В то же время буддизм отрицательно относился к тому, что в брахманизме рассматривалось как высшая форма почитания богов — к подвижничеству, превращавшемуся в издевательство над природой человека, ибо освобождение толковалось буддистами не как механический, а как глубоко осознанный процесс. Буддизм утверждал, что жизнь — это страдание, причина которого желания, поскольку исполнение любого желания неотвратимо порождает новые и новые, что человек должен стремиться к прекращению жизни, т. е. разрыву цепи бесконечных перерождений, и что путь к этому спасительному избавлению от жизни — в моральном самоусовершенствовании. Именно поэтому для буддизма характерно главенство этических предписаний как своего рода практических наставлений, принятие которых делает добровольный переход в новую веру не формальным, а продуманным и прочувствованным.

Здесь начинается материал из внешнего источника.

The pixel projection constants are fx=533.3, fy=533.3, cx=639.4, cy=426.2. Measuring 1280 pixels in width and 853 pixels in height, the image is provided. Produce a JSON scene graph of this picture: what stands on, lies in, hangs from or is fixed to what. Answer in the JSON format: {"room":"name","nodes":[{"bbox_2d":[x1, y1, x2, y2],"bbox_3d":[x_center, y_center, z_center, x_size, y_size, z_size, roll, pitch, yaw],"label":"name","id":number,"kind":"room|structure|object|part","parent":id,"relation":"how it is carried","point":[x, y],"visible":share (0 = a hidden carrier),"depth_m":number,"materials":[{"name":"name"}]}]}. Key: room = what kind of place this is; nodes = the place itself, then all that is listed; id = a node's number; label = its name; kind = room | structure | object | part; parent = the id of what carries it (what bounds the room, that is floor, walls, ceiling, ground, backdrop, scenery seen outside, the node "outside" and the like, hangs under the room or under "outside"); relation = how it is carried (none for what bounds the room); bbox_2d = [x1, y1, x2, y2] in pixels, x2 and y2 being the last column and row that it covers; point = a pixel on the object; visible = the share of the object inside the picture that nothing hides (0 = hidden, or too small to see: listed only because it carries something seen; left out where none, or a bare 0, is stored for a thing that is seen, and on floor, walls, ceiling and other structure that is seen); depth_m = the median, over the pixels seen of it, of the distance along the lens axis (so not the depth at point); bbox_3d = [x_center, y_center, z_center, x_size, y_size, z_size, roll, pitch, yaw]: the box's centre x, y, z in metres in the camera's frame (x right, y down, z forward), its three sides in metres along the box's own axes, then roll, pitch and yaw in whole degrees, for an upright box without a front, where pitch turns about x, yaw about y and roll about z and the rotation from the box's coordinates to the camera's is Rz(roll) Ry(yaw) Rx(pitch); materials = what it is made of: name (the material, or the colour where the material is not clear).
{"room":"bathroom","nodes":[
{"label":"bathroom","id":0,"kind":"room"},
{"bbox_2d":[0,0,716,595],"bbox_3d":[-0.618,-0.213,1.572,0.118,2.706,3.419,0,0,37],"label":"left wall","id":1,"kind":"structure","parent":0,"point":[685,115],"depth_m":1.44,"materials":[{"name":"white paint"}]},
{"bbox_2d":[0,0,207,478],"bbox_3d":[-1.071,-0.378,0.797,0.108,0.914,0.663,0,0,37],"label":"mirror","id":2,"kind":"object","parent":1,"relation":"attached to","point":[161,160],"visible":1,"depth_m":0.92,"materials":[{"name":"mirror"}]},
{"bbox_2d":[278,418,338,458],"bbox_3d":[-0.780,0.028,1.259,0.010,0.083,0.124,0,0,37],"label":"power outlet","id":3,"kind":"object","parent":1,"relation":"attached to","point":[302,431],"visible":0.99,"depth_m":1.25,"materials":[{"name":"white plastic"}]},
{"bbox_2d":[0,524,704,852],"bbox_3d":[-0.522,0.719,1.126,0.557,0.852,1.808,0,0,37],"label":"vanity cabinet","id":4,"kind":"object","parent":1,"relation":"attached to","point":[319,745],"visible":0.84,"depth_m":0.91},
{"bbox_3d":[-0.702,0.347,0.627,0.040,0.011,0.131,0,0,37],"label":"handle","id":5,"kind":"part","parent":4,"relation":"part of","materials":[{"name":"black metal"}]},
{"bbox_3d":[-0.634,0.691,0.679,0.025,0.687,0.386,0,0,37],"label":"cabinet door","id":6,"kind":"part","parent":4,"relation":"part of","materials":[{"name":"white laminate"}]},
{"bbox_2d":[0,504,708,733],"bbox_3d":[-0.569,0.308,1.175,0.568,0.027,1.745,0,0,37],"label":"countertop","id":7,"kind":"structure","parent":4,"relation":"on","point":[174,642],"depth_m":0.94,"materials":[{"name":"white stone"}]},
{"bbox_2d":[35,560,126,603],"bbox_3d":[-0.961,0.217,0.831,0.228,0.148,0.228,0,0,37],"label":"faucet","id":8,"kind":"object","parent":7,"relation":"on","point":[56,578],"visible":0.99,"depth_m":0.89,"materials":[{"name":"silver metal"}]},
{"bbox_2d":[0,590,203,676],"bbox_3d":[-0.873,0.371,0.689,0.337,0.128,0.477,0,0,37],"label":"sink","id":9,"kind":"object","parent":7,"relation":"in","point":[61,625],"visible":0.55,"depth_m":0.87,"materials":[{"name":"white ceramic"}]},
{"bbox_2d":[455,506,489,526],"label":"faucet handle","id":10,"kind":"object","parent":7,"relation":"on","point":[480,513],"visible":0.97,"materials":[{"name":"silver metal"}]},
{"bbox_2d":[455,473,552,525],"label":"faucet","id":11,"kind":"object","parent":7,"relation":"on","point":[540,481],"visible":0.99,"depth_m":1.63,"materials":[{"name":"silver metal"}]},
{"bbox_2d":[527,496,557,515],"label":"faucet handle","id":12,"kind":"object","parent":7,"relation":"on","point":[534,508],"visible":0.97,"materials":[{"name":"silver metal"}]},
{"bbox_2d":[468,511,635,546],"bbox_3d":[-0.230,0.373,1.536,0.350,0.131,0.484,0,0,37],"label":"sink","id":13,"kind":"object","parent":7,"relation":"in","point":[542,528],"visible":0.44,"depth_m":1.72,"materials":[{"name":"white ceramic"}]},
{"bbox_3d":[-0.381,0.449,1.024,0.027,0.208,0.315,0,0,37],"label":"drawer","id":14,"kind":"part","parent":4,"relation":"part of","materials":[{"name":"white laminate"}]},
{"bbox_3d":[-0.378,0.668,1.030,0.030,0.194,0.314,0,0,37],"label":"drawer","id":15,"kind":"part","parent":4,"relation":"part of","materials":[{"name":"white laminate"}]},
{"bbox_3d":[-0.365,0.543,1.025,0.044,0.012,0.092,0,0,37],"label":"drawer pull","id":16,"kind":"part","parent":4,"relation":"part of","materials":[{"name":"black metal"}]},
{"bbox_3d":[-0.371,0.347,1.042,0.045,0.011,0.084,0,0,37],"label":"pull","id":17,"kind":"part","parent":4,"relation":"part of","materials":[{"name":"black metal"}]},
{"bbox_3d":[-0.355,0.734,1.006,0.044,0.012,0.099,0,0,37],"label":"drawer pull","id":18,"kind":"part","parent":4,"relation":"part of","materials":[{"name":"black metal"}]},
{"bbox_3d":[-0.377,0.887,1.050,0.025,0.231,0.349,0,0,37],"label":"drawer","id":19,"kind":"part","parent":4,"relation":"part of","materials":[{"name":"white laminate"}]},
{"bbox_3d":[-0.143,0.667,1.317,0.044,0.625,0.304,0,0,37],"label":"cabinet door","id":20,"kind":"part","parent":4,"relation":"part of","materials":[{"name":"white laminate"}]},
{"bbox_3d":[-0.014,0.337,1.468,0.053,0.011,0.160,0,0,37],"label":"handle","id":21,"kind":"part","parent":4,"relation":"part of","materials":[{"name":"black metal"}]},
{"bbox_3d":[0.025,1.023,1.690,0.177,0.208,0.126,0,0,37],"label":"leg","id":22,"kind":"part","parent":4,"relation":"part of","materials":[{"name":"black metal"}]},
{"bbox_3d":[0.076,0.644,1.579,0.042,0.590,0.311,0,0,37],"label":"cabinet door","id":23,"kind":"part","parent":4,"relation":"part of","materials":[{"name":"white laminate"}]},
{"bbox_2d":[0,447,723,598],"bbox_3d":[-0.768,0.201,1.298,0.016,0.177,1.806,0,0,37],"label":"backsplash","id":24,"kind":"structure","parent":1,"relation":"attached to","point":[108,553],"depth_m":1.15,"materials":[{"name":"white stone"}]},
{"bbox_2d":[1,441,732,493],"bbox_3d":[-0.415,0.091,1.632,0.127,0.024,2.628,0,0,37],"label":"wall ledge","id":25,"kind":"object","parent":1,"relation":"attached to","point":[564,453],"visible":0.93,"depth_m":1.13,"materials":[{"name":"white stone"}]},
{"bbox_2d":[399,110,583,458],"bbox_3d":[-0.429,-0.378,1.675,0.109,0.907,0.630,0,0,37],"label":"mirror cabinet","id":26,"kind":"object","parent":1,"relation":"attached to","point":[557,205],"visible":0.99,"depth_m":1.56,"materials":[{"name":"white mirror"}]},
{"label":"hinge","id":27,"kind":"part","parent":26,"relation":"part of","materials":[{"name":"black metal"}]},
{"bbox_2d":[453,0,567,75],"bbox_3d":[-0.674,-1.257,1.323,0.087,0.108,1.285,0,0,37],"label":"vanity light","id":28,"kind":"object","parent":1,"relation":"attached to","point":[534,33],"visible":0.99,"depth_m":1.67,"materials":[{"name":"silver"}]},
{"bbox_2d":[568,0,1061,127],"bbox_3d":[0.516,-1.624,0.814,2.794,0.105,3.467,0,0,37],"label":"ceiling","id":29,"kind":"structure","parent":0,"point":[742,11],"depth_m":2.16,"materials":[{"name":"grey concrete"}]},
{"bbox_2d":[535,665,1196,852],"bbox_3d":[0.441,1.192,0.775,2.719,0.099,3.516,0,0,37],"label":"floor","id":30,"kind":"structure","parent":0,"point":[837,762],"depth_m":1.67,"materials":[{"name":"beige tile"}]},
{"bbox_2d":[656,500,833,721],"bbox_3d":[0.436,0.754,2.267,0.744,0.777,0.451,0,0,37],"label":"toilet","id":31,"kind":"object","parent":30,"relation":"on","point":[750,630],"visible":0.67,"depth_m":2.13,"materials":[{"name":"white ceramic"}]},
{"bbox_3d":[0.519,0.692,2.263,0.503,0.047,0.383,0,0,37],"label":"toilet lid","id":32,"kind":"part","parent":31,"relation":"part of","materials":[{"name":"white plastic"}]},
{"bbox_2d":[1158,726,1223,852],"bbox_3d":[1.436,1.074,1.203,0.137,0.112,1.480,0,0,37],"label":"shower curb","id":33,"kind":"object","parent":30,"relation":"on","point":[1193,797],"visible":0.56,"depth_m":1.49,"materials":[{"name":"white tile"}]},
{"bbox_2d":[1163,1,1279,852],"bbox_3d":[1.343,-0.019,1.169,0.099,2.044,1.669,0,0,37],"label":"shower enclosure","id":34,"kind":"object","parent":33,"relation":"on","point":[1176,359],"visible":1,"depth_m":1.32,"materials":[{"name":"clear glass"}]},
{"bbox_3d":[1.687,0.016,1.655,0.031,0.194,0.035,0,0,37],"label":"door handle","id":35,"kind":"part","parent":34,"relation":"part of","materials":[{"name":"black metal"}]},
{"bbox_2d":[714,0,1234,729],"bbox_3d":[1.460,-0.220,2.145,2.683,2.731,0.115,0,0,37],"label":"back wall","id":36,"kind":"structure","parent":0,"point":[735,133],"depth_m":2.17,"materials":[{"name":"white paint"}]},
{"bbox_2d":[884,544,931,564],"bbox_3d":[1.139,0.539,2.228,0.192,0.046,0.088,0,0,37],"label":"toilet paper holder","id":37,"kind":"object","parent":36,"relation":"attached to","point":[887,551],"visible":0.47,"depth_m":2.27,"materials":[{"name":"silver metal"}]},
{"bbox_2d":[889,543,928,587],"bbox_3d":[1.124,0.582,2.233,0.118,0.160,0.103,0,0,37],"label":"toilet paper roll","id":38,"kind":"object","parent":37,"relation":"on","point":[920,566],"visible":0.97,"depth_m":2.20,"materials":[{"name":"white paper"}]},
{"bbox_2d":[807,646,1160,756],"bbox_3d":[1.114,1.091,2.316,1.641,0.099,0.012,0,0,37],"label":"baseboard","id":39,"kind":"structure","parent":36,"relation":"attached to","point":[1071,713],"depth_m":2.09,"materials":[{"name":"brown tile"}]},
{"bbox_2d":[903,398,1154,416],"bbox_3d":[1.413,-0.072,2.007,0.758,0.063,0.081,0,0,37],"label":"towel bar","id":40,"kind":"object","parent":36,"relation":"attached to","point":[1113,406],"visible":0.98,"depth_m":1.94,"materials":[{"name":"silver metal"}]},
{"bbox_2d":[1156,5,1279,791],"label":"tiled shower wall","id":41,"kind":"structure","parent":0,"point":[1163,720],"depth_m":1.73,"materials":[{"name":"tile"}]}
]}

Главными были те заповеди, которые отражали представление о добродетели (метта). Высшей добродетелью считалась любовь ко всему живому: «Пусть каждое существо, слабое или сильное, большое или малое, видимое или невидимое, близкое или далекое, рожденное или нерожденное, — пусть каждое живое существо возрадуется». Исходя из этого постулата, верующий должен был принести обет: «Я буду воздерживаться от причинения вреда живым существам». Это первоначально не предусматривало полного вегетарианства, но впоследствии первый обет стал толковаться именно в таком смысле. Другой обет исходил из представления о священном характере частной собственности, изначально чуждого родоплеменным религиям: «Я даю обет не брать того, что мне не дают», — гласит ещё одно предписание. «Я буду воздерживаться от дурного поведения, внушенного влиянием страстей». В культовой сфере это стало означать безбрачие. Буддийские монахи и монахини не могли иметь семьи и обязаны были устранить в своем облике все, что могло придать им привлекательность (отсюда — обязательное бритье головы, запрещение пользоваться благовониями, мазями, украшениями). Предусматривалось также воздержание от лжи, клеветы, любого рода доносительства, хвастовства.